Gli ultimi tre saggi della
raccolta, infine, propongono una riflessione che potremmo definire
trans-disciplinare. Patrizia A. d’Alessio, Biologia dell’elasticità,
esamina la nozione di elasticità in quanto «è una proprietà della
materia, ma anche una proprietà delle cellule [...] ed ancora: essa è in
gioco nelle relazioni umane» - dunque a cavallo tra fisica, biologia e
scienze umane. Giuseppe Longo, Antinomie e polarità, determinazione e
aleatorietà nel processo vivente della materia propone un confronto tra
teorie fisiche e teorie biologiche, alla ricerca di un allontanamento
«dalle tempeste che infuriano tra la Scilla del fiscalismo e la Cariddi
del vitalismo», ossia di un apparato concettuale capace di dar conto
della specificità del vivente senza pensarlo altro rispetto al corpo -
per altro problematico - delle «leggi esistenti della fisica». Jean
Petitot, Modelli dinamici di morfogenesi e teorie della forma, mostra lo
«sviluppo spettacolare» che a partire dalla fine degli anni ‘60 la
conoscenza dei processi morfogenetici ha conosciuto in numerosi domini -
in fisica e in chimica, in biologia e nelle neuroscienze cognitive.
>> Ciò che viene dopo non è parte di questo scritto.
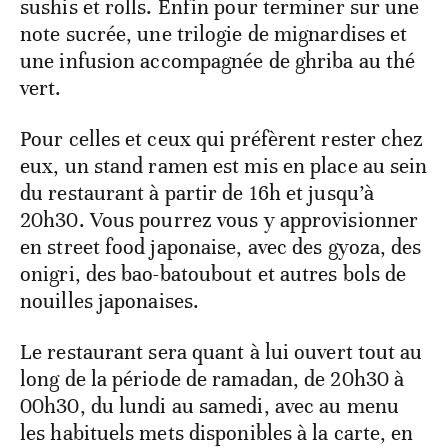
sushis et rolls. Enfin pour terminer sur une
note sucrée, une trilogie de mignardises et
une infusion accompagnée de ghriba au thé
vert.
Pour celles et ceux qui préfèrent rester chez
eux, un stand ramen est mis en place au sein
du restaurant à partir de 16h et jusqu’à
20h30. Vous pourrez vous y approvisionner
en street food japonaise, avec des gyoza, des
onigri, des bao-batoubout et autres bols de
nouilles japonaises.
Le restaurant sera quant à lui ouvert tout au
long de la période de ramadan, de 20h30 à
00h30, du lundi au samedi, avec au menu
les habituels mets disponibles à la carte, en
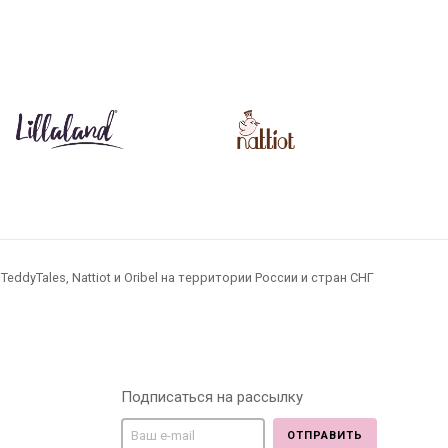
dyTales, Nattiot и Oribel на территории России и стран СНГ
Подписаться на рассылку
ОТПРАВИТЬ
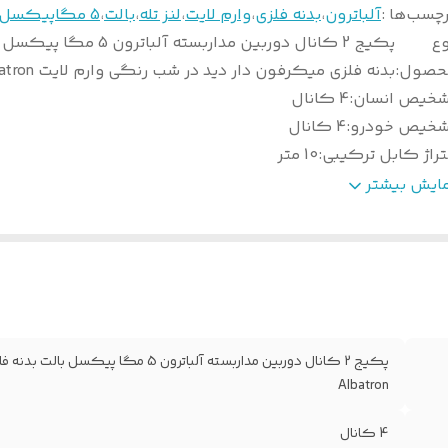
چسب‌ها :
آلباترون
،
بدنه فلزی
،
وارم لایت
،
لنز تله
،
بالت
،
5 مگاپیکسل
وع
پکیج 2 کانال دوربین مداربسته آلباترون 5 م
حصول
:
بدنه فلزی میکرفون دار دید در شب رنگی وارم لایت Albatron
شخیص انسان
:
4 کانال
شخیص خودرو
:
4 کانال
راژ کابل ترکیبی
:
10 متر
رت نامبر دی وی آر
:
AAD-7104ZF-A1
مایش بیشتر
بع تغذیه
:
5 آمپر
اکثر برد دید در شب Warmlight رنگی
:
40 متر
رت نامبر دوربینها
:
AC-BH6950-WSA
اپورت دوربین میکرفون دار
:
4 کانال
رفیت هارد
:
500 گیگابایت
داد کانال دی وی آر
:
4 کانال 5مگ 1 کانال IP ONVIF
پکیج 2 کانال دوربین مداربسته آلباترون
ند سازنده
:
آلباترون Albatron
Albatron
ع لنز
:
3.6 تله
4 کانال
شخیص چهره
:
1 کانال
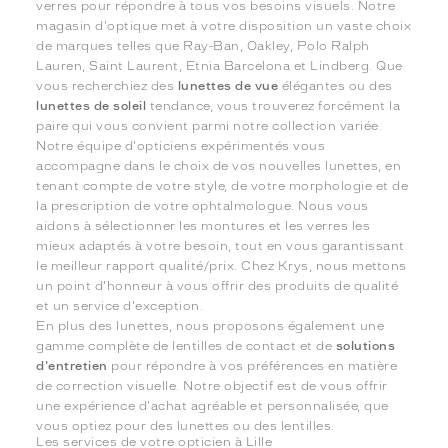
verres pour répondre à tous vos besoins visuels. Notre
magasin d'optique met à votre disposition un vaste choix
de marques telles que Ray-Ban, Oakley, Polo Ralph
Lauren, Saint Laurent, Etnia Barcelona et Lindberg. Que
vous recherchiez des
lunettes de vue
élégantes ou des
lunettes de soleil
tendance, vous trouverez forcément la
paire qui vous convient parmi notre collection variée.
Notre équipe d'opticiens expérimentés vous
accompagne dans le choix de vos nouvelles lunettes, en
tenant compte de votre style, de votre morphologie et de
la prescription de votre ophtalmologue. Nous vous
aidons à sélectionner les montures et les verres les
mieux adaptés à votre besoin, tout en vous garantissant
le meilleur rapport qualité/prix. Chez Krys, nous mettons
un point d'honneur à vous offrir des produits de qualité
et un service d'exception.
En plus des lunettes, nous proposons également une
gamme complète de lentilles de contact et de
solutions
d'entretien
pour répondre à vos préférences en matière
de correction visuelle. Notre objectif est de vous offrir
une expérience d'achat agréable et personnalisée, que
vous optiez pour des lunettes ou des lentilles.
Les services de votre opticien à Lille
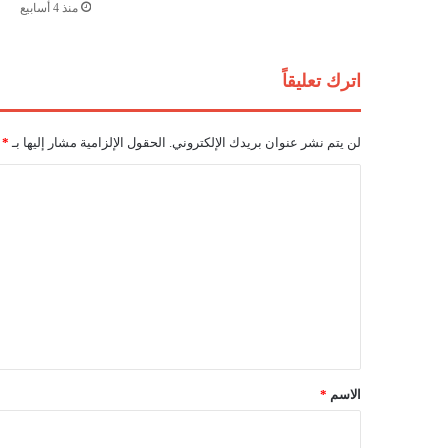
ؤ
منذ 4 أسابيع
ث
ر
ا
اترك تعليقاً
ت
ا
ل
لن يتم نشر عنوان بريدك الإلكتروني.
الحقول الإلزامية مشار إليها بـ
*
ع
ق
ا
ل
ل
ي
ة
ت
و
ع
ي
ح
ل
ج
ي
ز
أ
ق
ك
*
الاسم
*
ث
ر
م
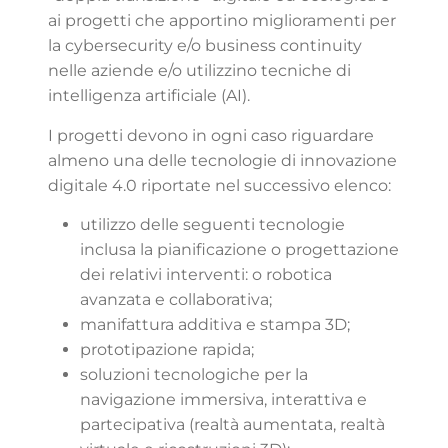
ai progetti che apportino miglioramenti per
la cybersecurity e/o business continuity
nelle aziende e/o utilizzino tecniche di
intelligenza artificiale (AI).
I progetti devono in ogni caso riguardare
almeno una delle tecnologie di innovazione
digitale 4.0 riportate nel successivo elenco:
utilizzo delle seguenti tecnologie
inclusa la pianificazione o progettazione
dei relativi interventi: o robotica
avanzata e collaborativa;
manifattura additiva e stampa 3D;
prototipazione rapida;
soluzioni tecnologiche per la
navigazione immersiva, interattiva e
partecipativa (realtà aumentata, realtà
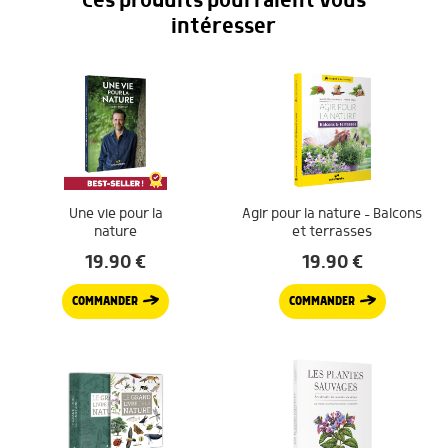
Ces produits pourraient vous
intéresser
Une vie pour la
Agir pour la nature – Balcons
nature
et terrasses
19.90
€
19.90
€
COMMANDER
COMMANDER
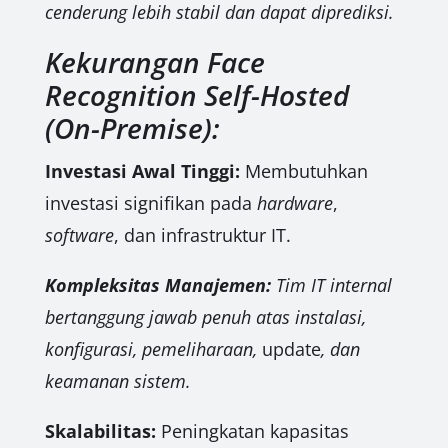
cenderung lebih stabil dan dapat diprediksi.
Kekurangan Face
Recognition Self-Hosted
(On-Premise):
Investasi Awal Tinggi:
Membutuhkan
investasi signifikan pada
hardware
,
software
, dan infrastruktur IT.
Kompleksitas Manajemen:
Tim IT internal
bertanggung jawab penuh atas instalasi,
konfigurasi, pemeliharaan,
update
, dan
keamanan sistem.
Skalabilitas:
Peningkatan kapasitas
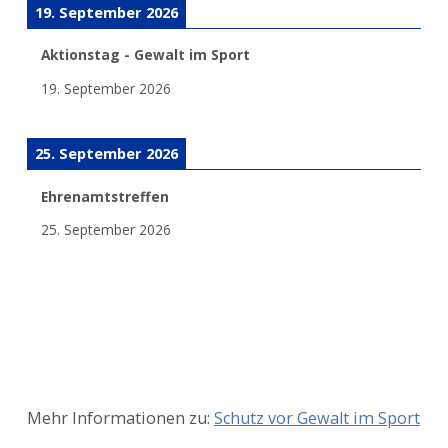
19. September 2026
Aktionstag - Gewalt im Sport
19. September 2026
25. September 2026
Ehrenamtstreffen
25. September 2026
Mehr Informationen zu:
Schutz vor Gewalt im Sport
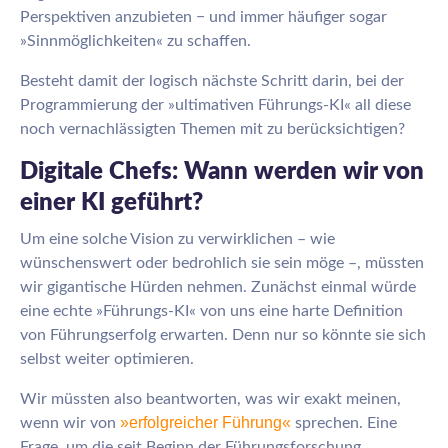
Perspektiven anzubieten − und immer häufiger sogar
»Sinnmöglichkeiten« zu schaffen.
Besteht damit der logisch nächste Schritt darin, bei der
Programmierung der »ultimativen Führungs-KI« all diese
noch vernachlässigten Themen mit zu berücksichtigen?
Digitale Chefs: Wann werden wir von
einer KI geführt?
Um eine solche Vision zu verwirklichen – wie
wünschenswert oder bedrohlich sie sein möge –, müssten
wir gigantische Hürden nehmen. Zunächst einmal würde
eine echte »Führungs-KI« von uns eine harte Definition
von Führungserfolg erwarten. Denn nur so könnte sie sich
selbst weiter optimieren.
Wir müssten also beantworten, was wir exakt meinen,
»erfolgreicher Führung«
wenn wir von
sprechen. Eine
Frage, um die seit Beginn der Führungsforschung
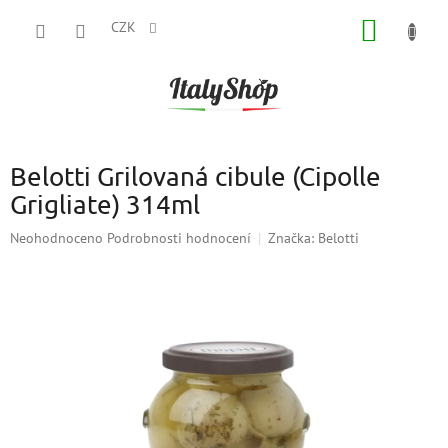
Přejít
NÁKUP
na
CZK
obsah
KOŠÍK
Belotti Grilovaná cibule (Cipolle
Grigliate) 314ml
Průměrné
Neohodnoceno
Podrobnosti hodnocení
Značka:
Belotti
hodnocení
produktu
je
0,0
z
5
hvězdiček.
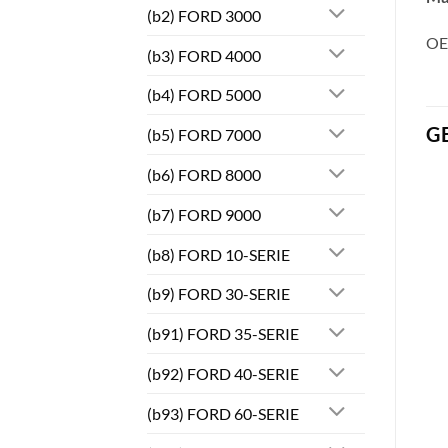
(b2) FORD 3000
OE
(b3) FORD 4000
(b4) FORD 5000
G
(b5) FORD 7000
(b6) FORD 8000
(b7) FORD 9000
(b8) FORD 10-SERIE
(b9) FORD 30-SERIE
(b91) FORD 35-SERIE
(b92) FORD 40-SERIE
(b93) FORD 60-SERIE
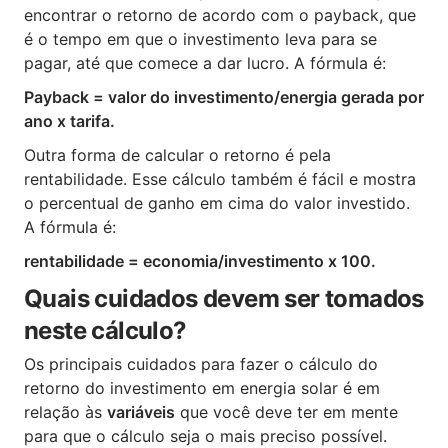
encontrar o retorno de acordo com o payback, que
é o tempo em que o investimento leva para se
pagar, até que comece a dar lucro. A fórmula é:
Payback = valor do investimento/energia gerada por
ano x tarifa.
Outra forma de calcular o retorno é pela
rentabilidade. Esse cálculo também é fácil e mostra
o percentual de ganho em cima do valor investido.
A fórmula é:
rentabilidade = economia/investimento x 100.
Quais cuidados devem ser tomados
neste cálculo?
Os principais cuidados para fazer o cálculo do
retorno do investimento em energia solar é em
relação às
variáveis
que você deve ter em mente
para que o cálculo seja o mais preciso possível.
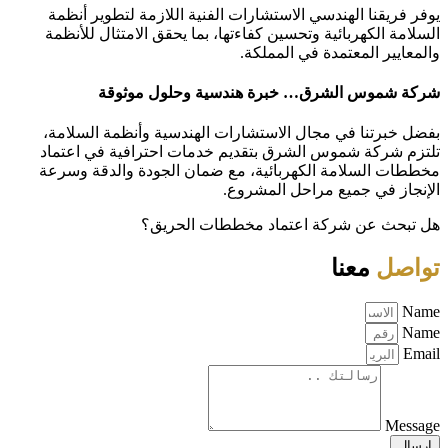
يوفر فريقنا الهندسي الاستشارات الفنية اللازمة لتطوير أنظمة
السلامة الكهربائية وتحسين كفاءتها، بما يحقق الامتثال للأنظمة
والمعايير المعتمدة في المملكة.
شركة شموس الشرق… خبرة هندسية وحلول موثوقة
بفضل خبرتنا في مجال الاستشارات الهندسية وأنظمة السلامة،
تلتزم شركة شموس الشرق بتقديم خدمات احترافية في اعتماد
مخططات السلامة الكهربائية، مع ضمان الجودة والدقة وسرعة
الإنجاز في جميع مراحل المشروع.
هل تبحث عن شركة اعتماد مخططات الحريق؟
تواصل
معنا
Name
Name
Email
Message
إرسال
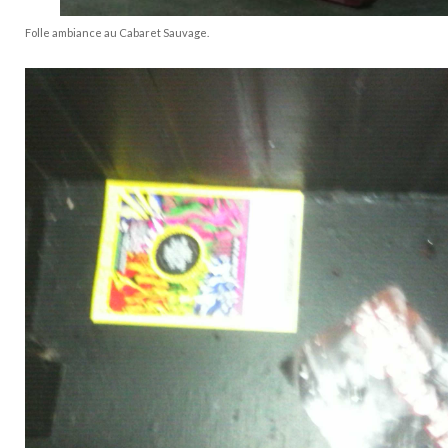
Folle ambiance au Cabaret Sauvage.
In
questi saggi emerge con forza quella convergenza verso una possibile
«prospettiva sintetica» che i curatori segnalano nell’Introduzione,
delineando un ruolo possibile - e vorrei aggiungere dignitoso - per la
stessa filosofia: esplicitare le novità filosofiche presenti nelle
attuali novità scientifiche, permettere in tal modo la circolazione di
temi e di concetti oltre i confini disciplinari specialistici, collocare
i nuovi risultati e le nuove tendenze in un più ampio contesto storico,
sociale e culturale - termine quest’ultimo che include altri saperi e
altre pratiche oltre a quelle accademiche.